Stets waren es die exklusivsten Lancia-Kreationen von weltbekannten Karossiers wie Ghia, Michelotti, Pininfarina, Touring oder Vignale, die in Amerika Furore machten. Bis sich Fiat 1982 mit allen Konzernmarken aus der Neuen Welt verabschiedete. Nur um 2010 völlig überraschend einen Lancia Delta mit Chrysler-Grill auf der Detroit Autoshow zu zeigen. In Serie gingen allerdings ein Jahr später keine amerikanisierten Lancia für den US-Markt, sondern umgebadgte Chrysler-Modelle vor allem für Europa. Fiats frisch erworbene amerikanische Tochter sollte fortan mit Italo-Versionen von Chrysler Voyager (als Lancia Voyager), 300 C (als Lancia Thema) und 200 (als Lancia Flavia) das Überleben des Turiner Nobellabels sichern.
Lancia ließ Konkurrenten alt aussehen
Ganz anders vor 110 Jahren die Anfänge von Lancia & C in der Turiner Via Ormea. Damals war es weniger die Noblesse als Neuerungen am laufenden Band, wofür Lancia stand. 1913 fuhr der Lancia Theta als erster Europäer mit serienmäßiger 6-Volt-Elektrik bei Lichtmaschine, Scheinwerfern und Anlasser vor. 1922 folgte der wegweisende Lambda mit selbsttragender Karosserie und vorderer Einzelradaufhängung sowie dem neuen Markenmerkmal eines V4-Motors mit engen Zylinderwinkeln. Dann der Lancia Aprilia von 1936 als Meilenstein in den kompakteren Klassen. Mit Einzelradaufhängung rundum und stromlinienförmiger Karosserie ließ er die Konkurrenten alt aussehen. Für Vincenzo Lancia war es die letzte Konstruktion. Der rastlose Ingenieur starb im Februar 1937 an einem Herzinfarkt, das Unternehmen wurde jetzt von seiner Familie fortgeführt. 1950 debütierte der viertürige Aurelia mit Pontonkarosserie ohne B-Säule, dem ersten Großserien-V6, revolutionärer hinterer Schräglenkerachse und neuer Transaxle-Bauweise. Ein technisches Meisterwerk, das Lancia zu viel Geld kostete. So fehlte es vorübergehend am Kapital für die Erneuerung der Produktionsanlagen.
Die Aurelia-Modellreihe mit traumhaft schönen Coupés und Cabriolets, aber auch die erfolgreichen Motorsportaktivitäten – 1954 und 1955 sogar in der Formel 1 – leerten die Kasse schneller als sie durch Bestseller wie den kleinen Appia gefüllt werden konnte. Deshalb verkaufte die Familie Lancia 1955 ihre Firmenanteile an den italienischen Industriellen Carlo Pesenti. Zumal dieser den Geist der Marke weiterleben lassen wollte. "Design enthüllt das innere Wesen einer Sache", hatte Vincenzo Lancia einst gesagt und die Schönen und Reichen bestätigten ihn durch den Kauf der aufregenden Prestigeautos mit dem Logo der Lanze. So war es für Filmstars der Nachkriegszeit wie Brigitte Bardot und Jean-Paul Belmondo selbstverständlich, die Designjuwelen aus Turin zu fahren.
---
#### Aufgaben
a) Wiederhole aus dem Text über Lancia wortgetreu den Abschnitt, der mit „Die Aurelia-Modellreihe mit“ beginnt und sich bis einschließlich „Turin zu fahren.“ erstreckt.
b) Nenne alle Karossiers, die der Text über Lancia namentlich aufführt.
c) Führe den Text über Lancia im Anschluss an seinen letzten Satz fort.
Die Datensätze sind eigenständiges Material und gehören nicht zum Text über Lancia.

[Datensätze aus einem Datenbestand]
---
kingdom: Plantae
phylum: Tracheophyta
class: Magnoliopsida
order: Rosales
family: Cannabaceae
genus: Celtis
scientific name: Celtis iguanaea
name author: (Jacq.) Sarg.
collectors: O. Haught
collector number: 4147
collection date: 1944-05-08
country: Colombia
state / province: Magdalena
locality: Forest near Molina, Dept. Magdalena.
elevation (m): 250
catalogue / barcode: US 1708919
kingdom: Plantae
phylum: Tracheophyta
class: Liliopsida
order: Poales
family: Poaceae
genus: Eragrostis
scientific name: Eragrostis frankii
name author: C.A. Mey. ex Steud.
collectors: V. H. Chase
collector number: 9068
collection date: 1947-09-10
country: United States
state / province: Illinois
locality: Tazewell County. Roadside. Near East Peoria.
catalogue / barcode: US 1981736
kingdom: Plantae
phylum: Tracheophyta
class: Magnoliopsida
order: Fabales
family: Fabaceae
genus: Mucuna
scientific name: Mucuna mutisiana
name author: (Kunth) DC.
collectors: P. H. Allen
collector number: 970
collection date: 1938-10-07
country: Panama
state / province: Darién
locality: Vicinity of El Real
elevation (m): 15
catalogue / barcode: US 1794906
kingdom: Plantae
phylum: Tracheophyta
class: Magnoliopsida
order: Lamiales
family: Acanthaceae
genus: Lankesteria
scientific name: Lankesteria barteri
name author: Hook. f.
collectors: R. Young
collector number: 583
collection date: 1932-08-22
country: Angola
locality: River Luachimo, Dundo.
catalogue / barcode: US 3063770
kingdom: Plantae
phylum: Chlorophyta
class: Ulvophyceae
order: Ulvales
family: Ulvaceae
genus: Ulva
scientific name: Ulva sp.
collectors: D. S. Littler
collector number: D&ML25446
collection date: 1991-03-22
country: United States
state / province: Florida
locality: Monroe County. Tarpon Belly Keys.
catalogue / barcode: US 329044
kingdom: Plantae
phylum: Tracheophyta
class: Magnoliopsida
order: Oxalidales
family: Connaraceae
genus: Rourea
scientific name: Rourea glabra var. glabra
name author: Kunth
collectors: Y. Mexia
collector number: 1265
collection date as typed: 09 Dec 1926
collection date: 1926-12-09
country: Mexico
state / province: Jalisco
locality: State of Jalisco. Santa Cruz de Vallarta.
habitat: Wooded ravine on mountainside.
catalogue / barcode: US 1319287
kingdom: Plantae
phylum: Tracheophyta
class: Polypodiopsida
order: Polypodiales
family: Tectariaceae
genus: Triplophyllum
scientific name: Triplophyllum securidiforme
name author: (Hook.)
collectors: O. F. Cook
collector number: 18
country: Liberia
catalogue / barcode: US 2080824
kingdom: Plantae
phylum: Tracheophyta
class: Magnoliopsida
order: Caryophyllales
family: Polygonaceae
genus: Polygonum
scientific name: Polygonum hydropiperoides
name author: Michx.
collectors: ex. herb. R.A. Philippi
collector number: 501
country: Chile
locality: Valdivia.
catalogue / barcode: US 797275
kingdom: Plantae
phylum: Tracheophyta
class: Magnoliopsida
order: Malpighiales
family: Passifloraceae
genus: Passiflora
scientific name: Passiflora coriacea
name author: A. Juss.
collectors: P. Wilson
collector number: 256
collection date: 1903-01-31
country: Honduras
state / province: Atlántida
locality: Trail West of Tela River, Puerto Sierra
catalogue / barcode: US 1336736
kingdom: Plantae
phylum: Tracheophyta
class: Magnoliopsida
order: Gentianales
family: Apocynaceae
---
#### Lösungen
a)
Die Aurelia-Modellreihe mit traumhaft schönen Coupés und Cabriolets, aber auch die erfolgreichen Motorsportaktivitäten – 1954 und 1955 sogar in der Formel 1 – leerten die Kasse schneller als sie durch Bestseller wie den kleinen Appia gefüllt werden konnte. Deshalb verkaufte die Familie Lancia 1955 ihre Firmenanteile an den italienischen Industriellen Carlo Pesenti. Zumal dieser den Geist der Marke weiterleben lassen wollte. "Design enthüllt das innere Wesen einer Sache", hatte Vincenzo Lancia einst gesagt und die Schönen und Reichen bestätigten ihn durch den Kauf der aufregenden Prestigeautos mit dem Logo der Lanze. So war es für Filmstars der Nachkriegszeit wie Brigitte Bardot und Jean-Paul Belmondo selbstverständlich, die Designjuwelen aus Turin zu fahren.

b) Ghia, Michelotti, Pininfarina, Touring, Vignale

c)
Fiat übernah Lancia 1969
Zudem gab es ab 1957 mit der Flaminia ein Flaggschiff, das über den Dingen zu schweben schien. Als luxuriöse Limousine Presidenziale, schönes Coupé, schneller Super Sport oder Cabriolet konnte es die Flaminia mit Bentley und Aston Martin aufnehmen. Keine Überraschung deshalb, dass im James-Bond-Filmabenteuer eine Flaminia gegen Bentley antrat. Die 1960er Jahre brachten neue progressive Lancia-Erfolgsträger wie Flavia und Fulvia hervor, aber die Kassenlage blieb so klamm, dass Fiat 1969 die marode Marke übernehmen musste. Nur so konnte die drohende Werksschließung und ein Verkauf an Ford verhindert werden. Zu neuer Größe stieg Lancia ab 1972 noch einmal mit dem Beta und seiner verzweigten Modellfamilie aus Limousinen, Shooting Brake, Spider und Sportcoupés auf. Derweil holte der keilförmige Stratos den ersten Rallye-WM-Titel und eröffnete damit eine damals beispiellose WM-Trophäensammlung, die der Lancia Delta in den 1980er Jahren fortsetzte.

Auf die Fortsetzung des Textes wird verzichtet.